__Texte de lecture__:

☆ ☆ ☆ ☆

Le Musée Imaginaire
Humaniste et homme de culture, le Doyen
Jean Carbonnier était autant versé dans la connaissance
des arts que dans celle du droit ou de la littérature. La
sociologie juridique se devait aussi, selon lui, d’étudier
les documents littéraires et iconographiques.
Mais, de même que le roman le plus strictement littéraire
peut charrier des paillettes juridiques, dans l’œuvre
d’art, sous un sujet parfaitement étranger au droit
– scène de genre, portrait, paysage, voire nature
morte – le juriste peut percevoir quelque chose qui s’adresse
obscurément à lui. L’analyse iconographique
fera remonter ce juridique à la lumière.
(Sociologie juridique, PuF, 2004, p. 183)

☆ ☆ ☆ ☆

__Données extraites__:

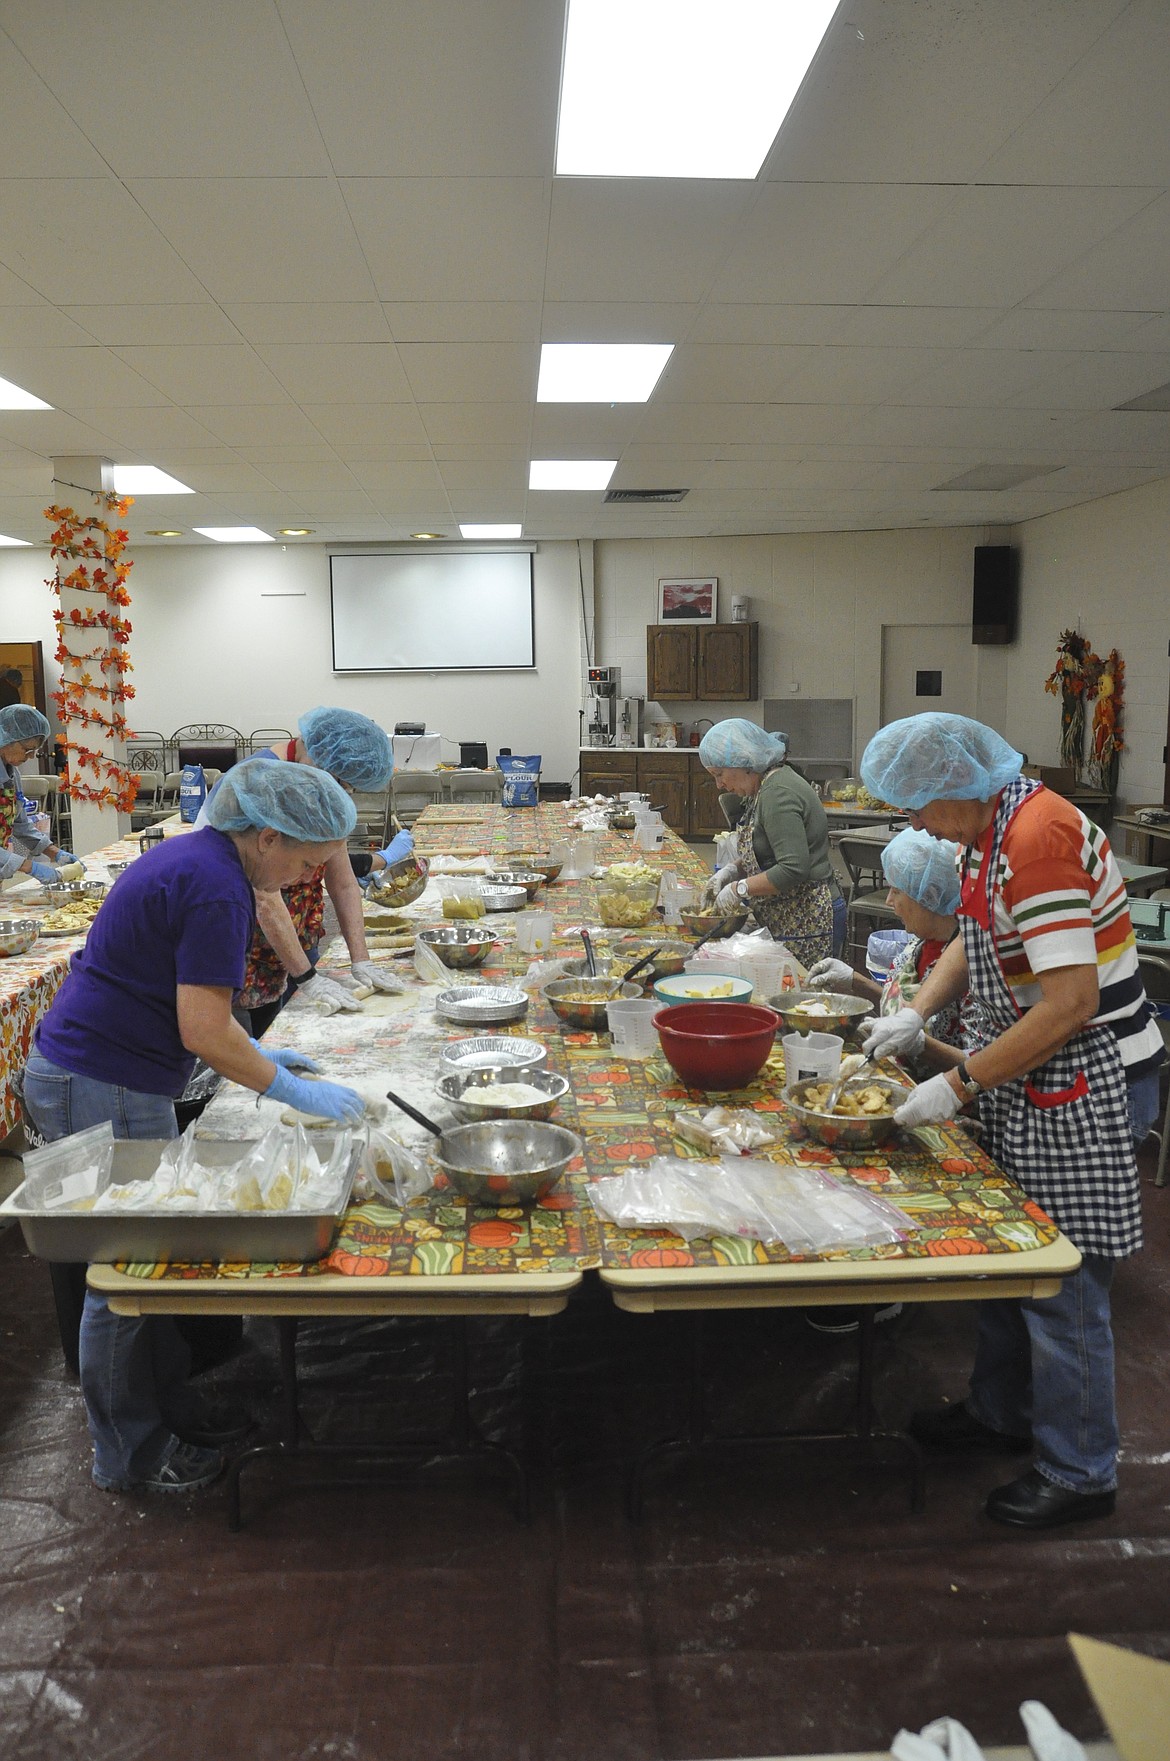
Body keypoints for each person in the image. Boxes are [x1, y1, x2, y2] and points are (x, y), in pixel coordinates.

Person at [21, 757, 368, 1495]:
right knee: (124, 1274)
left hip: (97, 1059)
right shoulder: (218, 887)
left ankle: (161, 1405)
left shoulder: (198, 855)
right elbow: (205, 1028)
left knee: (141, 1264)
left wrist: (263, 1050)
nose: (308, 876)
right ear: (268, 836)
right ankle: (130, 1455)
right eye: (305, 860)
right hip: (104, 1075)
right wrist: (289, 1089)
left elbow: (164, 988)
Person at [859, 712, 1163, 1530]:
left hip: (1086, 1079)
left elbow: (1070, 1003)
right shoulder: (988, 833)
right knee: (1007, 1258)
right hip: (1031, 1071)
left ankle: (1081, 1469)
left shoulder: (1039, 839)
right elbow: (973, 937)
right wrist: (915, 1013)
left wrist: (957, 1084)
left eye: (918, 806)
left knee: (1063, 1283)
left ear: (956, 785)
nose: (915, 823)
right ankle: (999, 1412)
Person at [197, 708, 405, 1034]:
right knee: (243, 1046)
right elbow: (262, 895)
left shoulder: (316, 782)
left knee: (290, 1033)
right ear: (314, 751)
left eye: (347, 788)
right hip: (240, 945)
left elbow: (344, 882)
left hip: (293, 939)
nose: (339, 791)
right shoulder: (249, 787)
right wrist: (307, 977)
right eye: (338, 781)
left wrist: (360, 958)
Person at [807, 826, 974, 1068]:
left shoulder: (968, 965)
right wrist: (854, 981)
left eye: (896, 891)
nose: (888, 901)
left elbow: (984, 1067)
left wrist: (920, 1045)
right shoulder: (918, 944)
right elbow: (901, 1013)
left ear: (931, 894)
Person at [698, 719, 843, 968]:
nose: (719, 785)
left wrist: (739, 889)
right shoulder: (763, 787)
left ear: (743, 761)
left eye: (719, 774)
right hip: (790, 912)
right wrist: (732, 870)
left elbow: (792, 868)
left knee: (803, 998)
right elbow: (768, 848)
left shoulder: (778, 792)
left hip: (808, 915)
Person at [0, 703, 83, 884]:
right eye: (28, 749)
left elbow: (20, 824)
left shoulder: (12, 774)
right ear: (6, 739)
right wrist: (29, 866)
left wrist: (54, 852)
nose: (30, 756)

☆ ☆ ☆ ☆

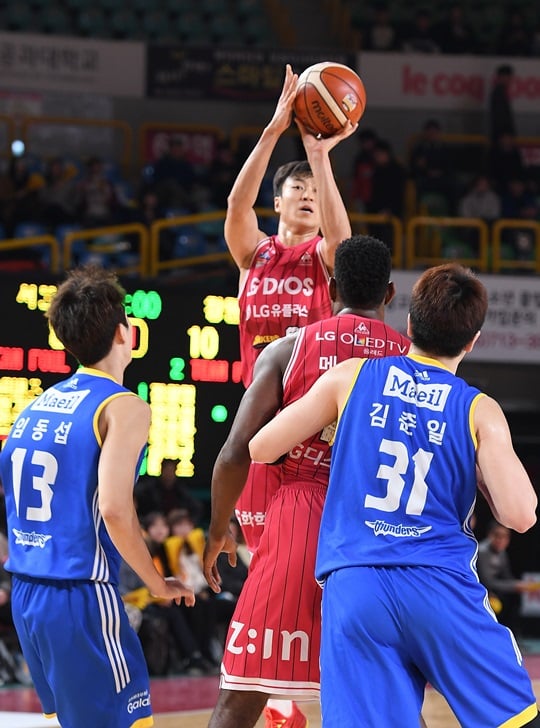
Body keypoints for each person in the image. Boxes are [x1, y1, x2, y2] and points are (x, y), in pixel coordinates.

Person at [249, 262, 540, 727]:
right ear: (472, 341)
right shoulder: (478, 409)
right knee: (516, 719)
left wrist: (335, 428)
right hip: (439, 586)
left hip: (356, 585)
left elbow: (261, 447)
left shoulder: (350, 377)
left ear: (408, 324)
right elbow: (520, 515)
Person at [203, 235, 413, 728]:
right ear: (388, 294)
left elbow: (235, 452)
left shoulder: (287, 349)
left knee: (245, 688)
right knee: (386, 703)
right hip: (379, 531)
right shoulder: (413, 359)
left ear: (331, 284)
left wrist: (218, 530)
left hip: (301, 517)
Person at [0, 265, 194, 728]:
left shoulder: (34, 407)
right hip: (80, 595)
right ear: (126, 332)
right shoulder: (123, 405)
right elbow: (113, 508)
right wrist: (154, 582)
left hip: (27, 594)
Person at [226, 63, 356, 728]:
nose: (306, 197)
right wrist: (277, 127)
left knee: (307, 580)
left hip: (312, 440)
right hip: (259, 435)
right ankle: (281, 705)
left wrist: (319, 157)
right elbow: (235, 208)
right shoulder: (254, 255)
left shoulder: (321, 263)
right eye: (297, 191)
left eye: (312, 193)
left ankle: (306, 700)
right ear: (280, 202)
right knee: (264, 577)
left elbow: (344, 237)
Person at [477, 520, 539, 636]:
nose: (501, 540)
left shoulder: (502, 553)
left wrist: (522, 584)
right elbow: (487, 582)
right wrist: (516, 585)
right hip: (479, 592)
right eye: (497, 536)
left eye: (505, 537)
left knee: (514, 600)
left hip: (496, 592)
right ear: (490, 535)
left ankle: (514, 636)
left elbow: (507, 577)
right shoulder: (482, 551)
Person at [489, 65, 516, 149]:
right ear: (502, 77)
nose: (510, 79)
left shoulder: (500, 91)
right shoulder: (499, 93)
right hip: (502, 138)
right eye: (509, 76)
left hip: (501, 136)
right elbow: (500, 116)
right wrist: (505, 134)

☆ ☆ ☆ ☆

D'après le texte de lecture, pourquoi le juriste peut-il tirer parti d'une œuvre d'art dont le sujet est étranger au droit, comme un paysage ou une nature morte ? Répondez en une à trois phrases.

__Corrigé__: Sous un sujet parfaitement étranger au droit, le juriste peut percevoir dans l'œuvre quelque chose qui s'adresse obscurément à lui, de même qu'un roman strictement littéraire peut charrier des paillettes juridiques. L'analyse iconographique fera alors remonter ce juridique à la lumière.